Diversified investors seek to build a portfolio of different asset types to create a balance of investments. The idea behind diversification is to have assets from different industries to reduce the risk of one particular industry falling and hurting the overall portfolio. There are investment portfolios that have a mixture of all three styles above. Buying into a value asset while taking on positions with a growth and dividend opportunity allows for steady value, plus consistent dividends to soften the tough times. Cyclical products will experience frequent ups and downs throughout the market, so having other assets that remain steady helps diversified investors stay afloat.
Building a diversified portfolio can be done simply by opening an Individual Retirement Account (IRA), buying into a mutual fund, and having a rental property, or simply acquiring a position in the S&P 500 Index. With a mixture of assets, periodic adjusting is recommended to remain balanced. When it comes down to investing, the single most important result is to increase the asset’s value. Whether this occurs with short-term growth and dividend income or long-term steady capital appreciation, the gains are still realized.
The Risk, Your Tolerance
A style can be adopted and mastered over time, but your risk tolerance is something that has always been within you. Investing comes with a lot of risks, so be aware of your tolerance. For beginners, going for a home run with a $10,000 entry price may not suit your nerves right away. A seasoned investor may feel more comfortable doing that since they have experienced a similar scenario. Who wants to put their money into an investment to stress every day about it? That’s no way to live. Nor is it smart investing.
Yes, it is possible to lose your entire principal amount in an investment. However, the leading contributor to this result is the lack of due diligence put into understanding the asset. If you don’t perform the proper research before acquiring any asset, then it definitely will open the door to potential drastic losses.
Markets move every single day, and periodically have major swings in prices and valuations. Are you able to handle the chaotic surges and blows your portfolio will take over the years? No investment journey is a cake walk. And the majority of investors experience anxiety from the constant movements an asset will endure. If you are alike and cannot control your emotions when numbers dip dramatically, then either you need to invest in steady assets or work on your emotional temperament.

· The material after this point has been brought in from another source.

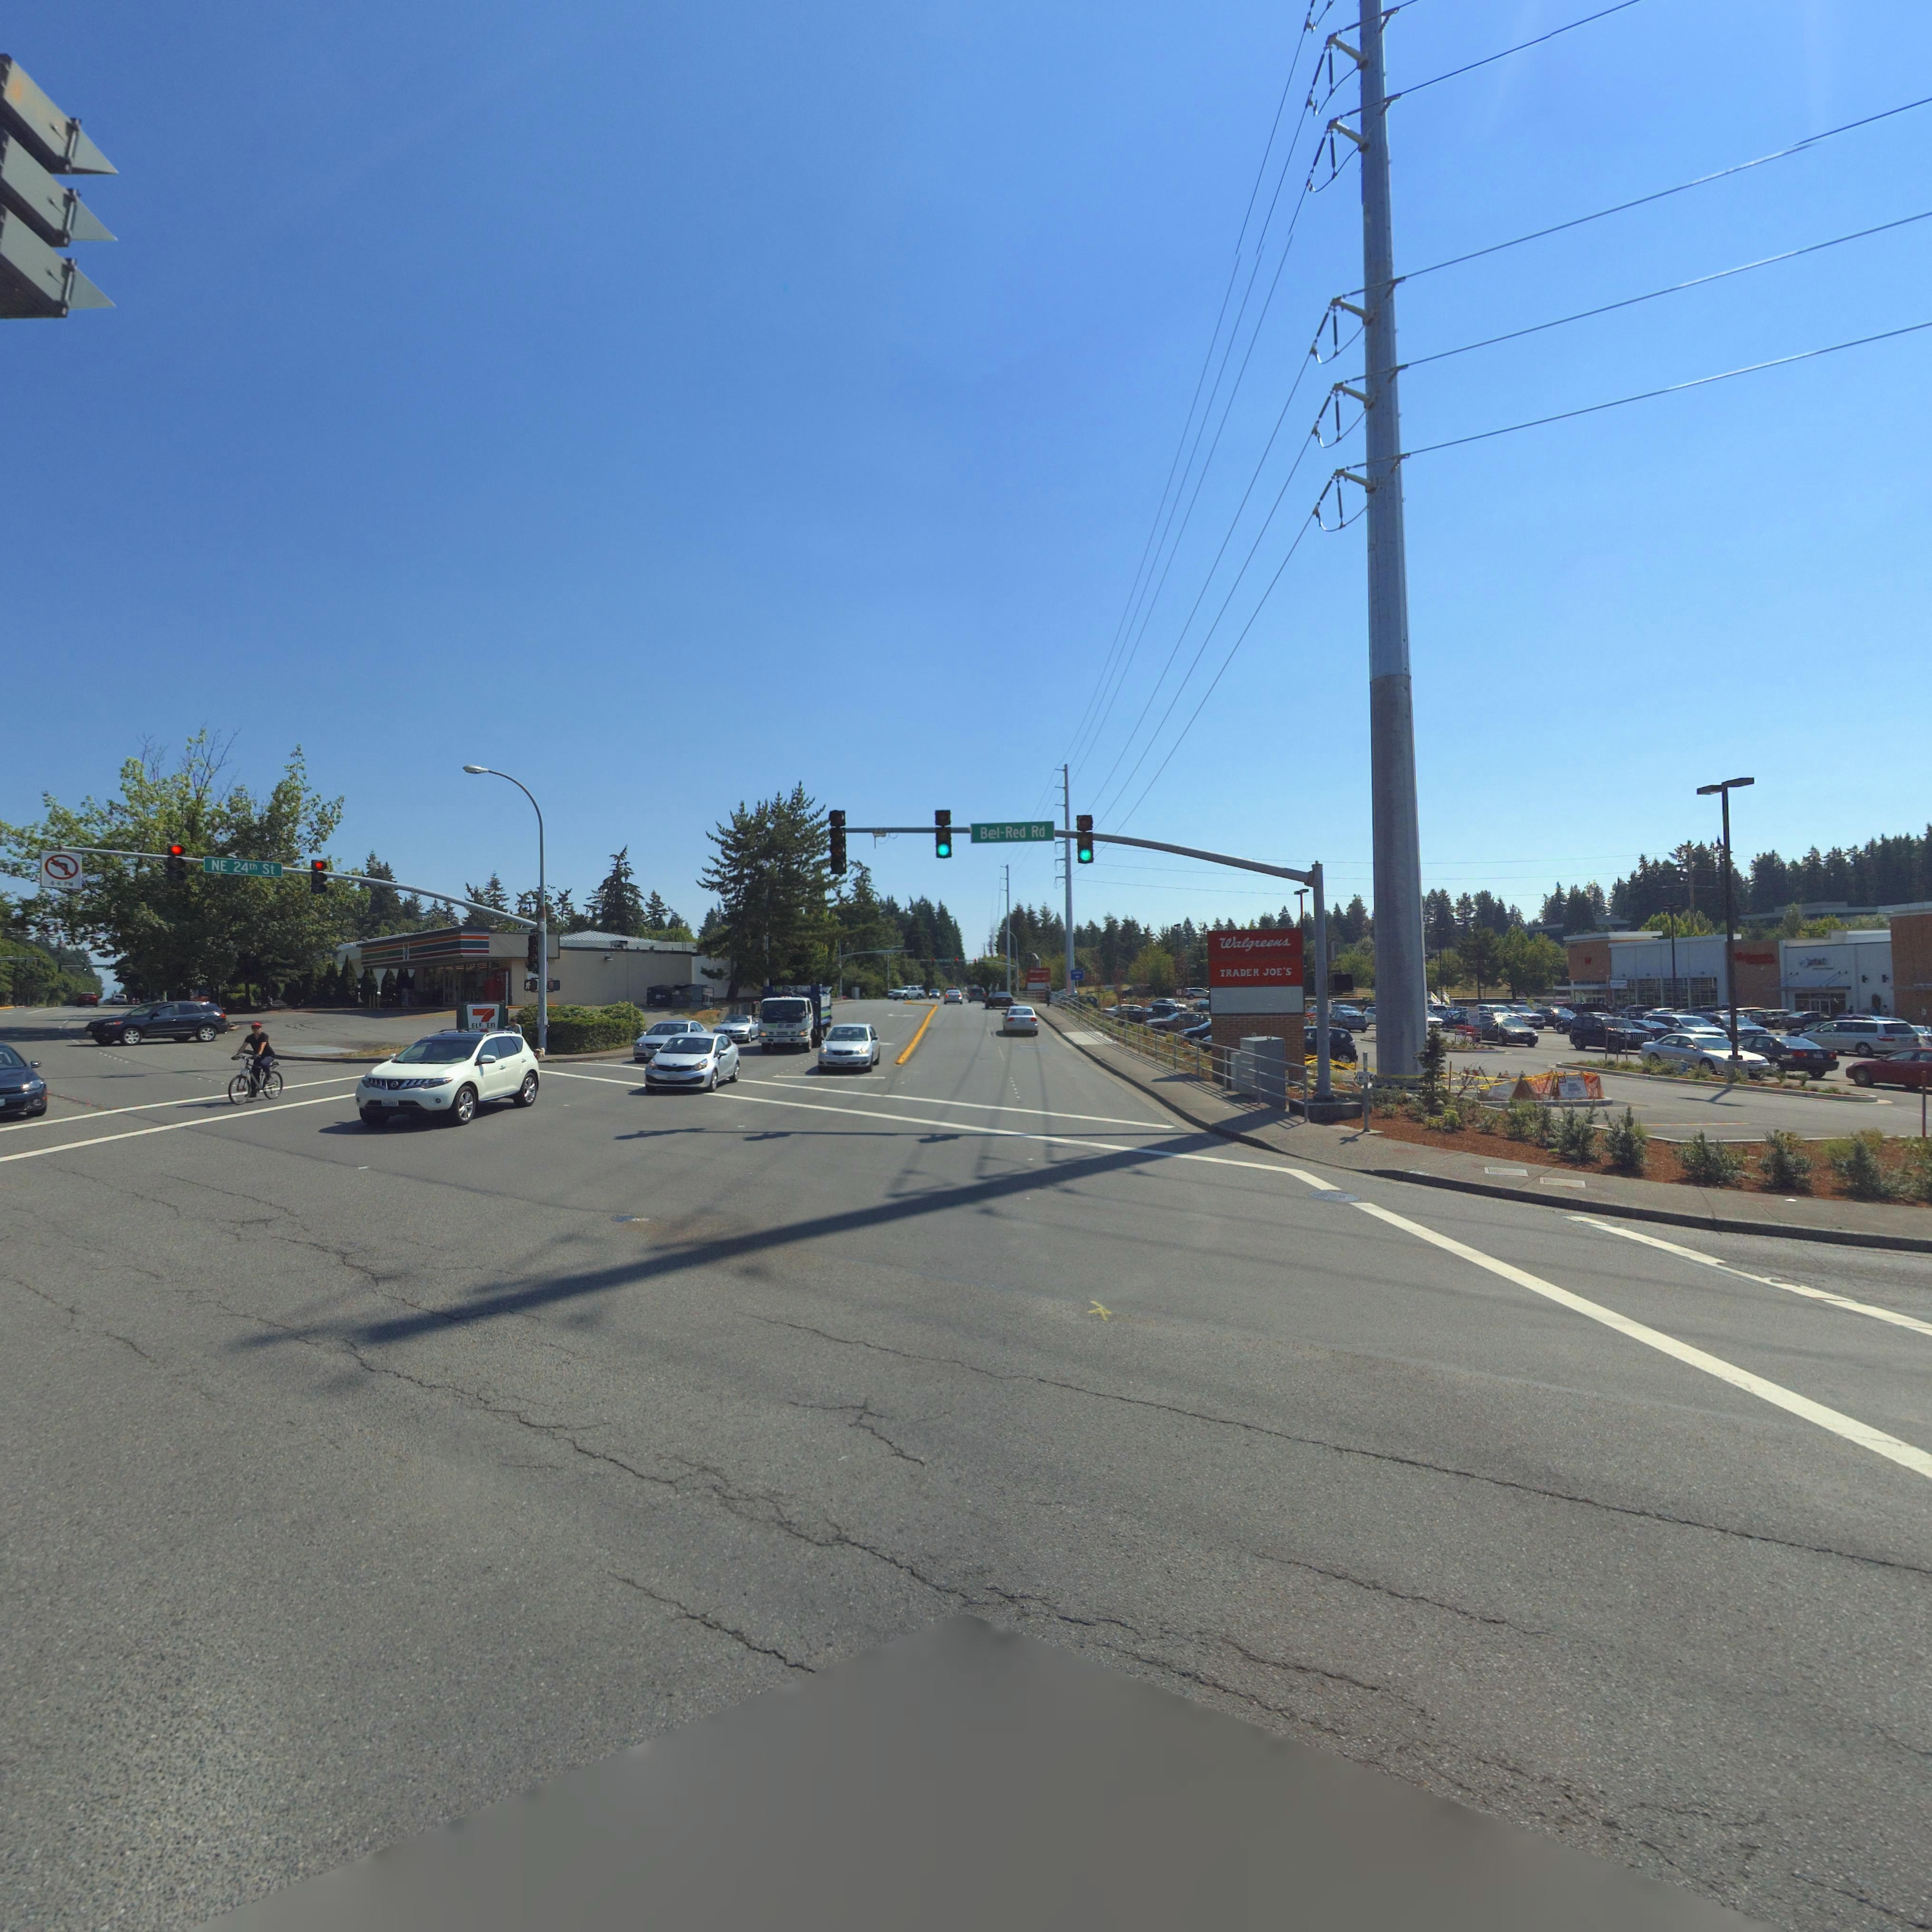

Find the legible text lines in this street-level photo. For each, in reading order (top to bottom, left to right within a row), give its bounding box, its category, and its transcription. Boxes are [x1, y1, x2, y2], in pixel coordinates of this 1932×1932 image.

Although risk tolerance is already within your makeup, it can be improved with experience. Mutual funds and exchange traded funds (ETF) are less risky investment options than individual stocks or real estate because they embody a diverse collection of industries. Buying into a mutual fund or ETF will give you a seat in the stock market and help to minimize your anxiety from the risk. Once you feel comfortable with the results you are receiving, then the option to take on more risky investments can be visited.
It’s not about risk versus reward. It’s about choosing the right investment for your emotional tolerance. The only focus should center on increasing the value of the asset. Gaining small amounts of profit is always better than losing money with high risk high reward decisions. Understanding your investment style, then having a grasp of your risk tolerance will steer you towards the best path for you.